A fellow religion major in college grew up Lutheran. When he studied religion at Carleton, though, he chose to learn from another faith tradition: Buddhism. He spent a semester abroad studying Tibetan Buddhism in Nepal and recounted to me the above conversation with a Tibetan monk on the nature of sin. I have never forgotten its telling.
Until this moment, it never occurred to me, the potential blasphemy of “fear.” I had instead (like so many other religious people) fixated on the sins of other seemingly nefarious “F” words.
I didn’t know what to make of this monks assessment, but as I so often (try) to do, I didn’t declare it right or wrong.
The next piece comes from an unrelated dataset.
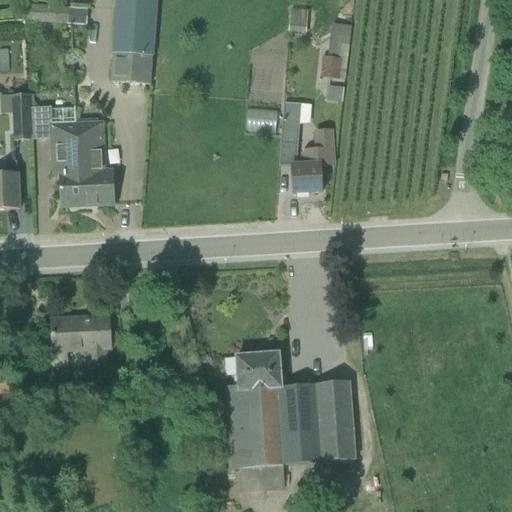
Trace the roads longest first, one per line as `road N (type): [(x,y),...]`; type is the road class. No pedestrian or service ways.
road 1 (tertiary): [(469,233),(0,260)]
road 2 (unclassified): [(469,233),(487,0)]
I simply asked, “What if it WAS true?” What would the consequences be?
So began a fixation with fear…and a question about whether it could be befriended.
As a Jesuit Volunteer, I had a lot of time for reflective reading, and checked out from the Enoch Pratt Free Library the book, “The Psychology of Fear.” That same year I read the Sci-Fi Class, “Dune.” Amidst many other fascinating philosophical quandaries, Dune succinctly identitifies the debilitating effects of fear:
“Fear is the mind killer.”
“I must not fear. Fear is the mind-killer. Fear is the little-death that brings total obliteration. I will face my fear. I will permit it to pass over me and through me. And when it has gone past I will turn the inner eye to see its path. Where the fear has gone there will be nothing. Only I will remain.”
This brings us to spiders.
My best friend in high school loved spiders….and I loved her. I would watch, aghast, as she scooped them up in her hand, crooned to them, and released them outside, berating those around her who would have squished them.
People like me.
I think spiders are totally creepy.
This will come as a shock to my students (and my daughter Ivy) who have suffered through similar catch and release policies I adhere to in my classroom and my household.
I fear the spider, so I friend the spider.
I have become acutely aware that we all too easily pass our own anxieties along to our children…our students. Fear of certain people, ideologies, contact sports, countries, skin tones…some of these fears have been bequeathed to us. We can go on to preserve them like heirlooms…as if they are a part of us.
This week I will be writing from these darker corners within myself, scooping up my little fears and considering how they might be released.